Acetazolamide is available for oral and intravenous administration; intramuscular administration is not recommended. Acetazolamide is approximately 90% bound to plasma proteins and is widely distributed, especially to those tissues where the carbonic anhydrase enzyme is present in high concentrations (e.g., renal cortex and erythrocytes). Acetazolamide is not metabolized and is eliminated renally via both active tubular secretion and passive reabsorption.

Oral Route

Acetazolamide is rapidly absorbed from the GI tract, and peak serum concentrations for the tablets and extended-release capsules are achieved in 2—4 hours and 8—12 hours, respectively. When used for glaucoma, the onset of action for the tablets is about 1.5—2 hours, and the peak effect on IOP is achieved within 2—12 hours, depending on the formulation used. The half-life of the tablets is 10—15 hours. Following administration of the tablet preparation, 90—100% of a dose is excreted within 24 hours. Approximately 47% of an extended-release dose is eliminated renally within 24 hours.

Intravenous Route

The onset of action following IV administration of acetazolamide is about 2 minutes, reaching a peak effect in 15 minutes and lasting 4—5 hours. Acetazolamide is eliminated renally. Following administration of the IV preparation, 90—100% of a dose is excreted within 24 hours.

Intramuscular Route

The intramuscular route of administration is not recommended due to the alkalinity of the injection, which causes pain. Data regarding the pharmacokinetics specific to intramuscular administration are not available, but the duration of action is expected to be similar to the intravenous route. Acetazolamide is eliminated renally, with 90—100% of a parenteral dose excreted within 24 hours.

Pregnancy And Lactation
Pregnancy

There are no adequate and well-controlled studies on acetazolamide therapy in pregnancy. Acetazolamide has been shown to be teratogenic (defects in the limbs) to hamsters, mice, rabbits, and rats following both oral and parenteral administration. Published data on the risk of acetazolamide therapy during pregnancy are unclear. There have been case reports of neonatal sacrocoocygeal teratoma, metabolic acidosis, hypocalcemia, hypomagnesemia, renal tubular acidosis, and low birth weight following in utero exposure to acetazolamide. Other reports did not identify any adverse fetal effects or increased risk to the infant. Acetazolamide should only be used if the benefit justifies the potential risk to the fetus. There is a pregnancy exposure registry that monitors outcomes in pregnant patients exposed to acetazolamide; information about the registry can be obtained at www.aedpregnancyregistry.org or by calling 1-888-233-2334.

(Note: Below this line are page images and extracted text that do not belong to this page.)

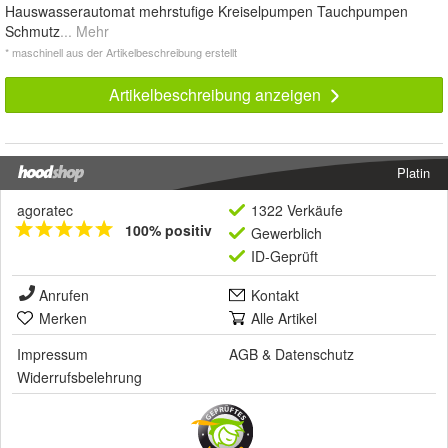
Hauswasserautomat mehrstufige Kreiselpumpen Tauchpumpen
Schmutz
... Mehr
* maschinell aus der Artikelbeschreibung erstellt
Artikelbeschreibung anzeigen
Platin
agoratec
1322 Verkäufe
100% positiv
Gewerblich
ID-Geprüft
Anrufen
Kontakt
Merken
Alle Artikel
Impressum
AGB
&
Datenschutz
Widerrufsbelehrung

According to the manufacturer, because of the potential for adverse reactions in nursing infants from acetazolamide, a decision should be made whether to discontinue nursing or to discontinue the drug taking into account the importance of the drug to the mother. Following 4 to 5 days of acetazolamide extended-release capsules 500 mg twice daily (started on postpartum day 6), a mother's breast milk concentration was 1.3 to 2.1 mcg/mL and her maternal plasma concentration was 5.2 to 6.4 mcg/mL; both levels were drawn 1 to 7 hours after an acetazolamide dose. Infant plasma levels were 0.2 to 0.6 mcg/mL at 2 to 12 hours after breast-feeding. The infant did not experience any adverse effects; however, breast-feeding was discontinued after 1 week. In a report of 2 newborns experiencing metabolic acidosis following in utero exposure to acetazolamide 500 mg three times daily, the maternal breast milk acetazolamide concentration was 4.2 mcg/mL 1 to 3 days after birth. The metabolic acidosis resolved in both newborns despite continued breast-feeding. However, content experts and the American Academy of Pediatrics consider acetazolamide to be usually compatible with breast-feeding. Consider the benefits of breast-feeding, the risk of potential infant drug exposure, and the risk of an untreated or inadequately treated condition. If a breast-feeding infant experiences an adverse effect related to a maternally ingested drug, healthcare providers are encouraged to report the adverse effect to the FDA.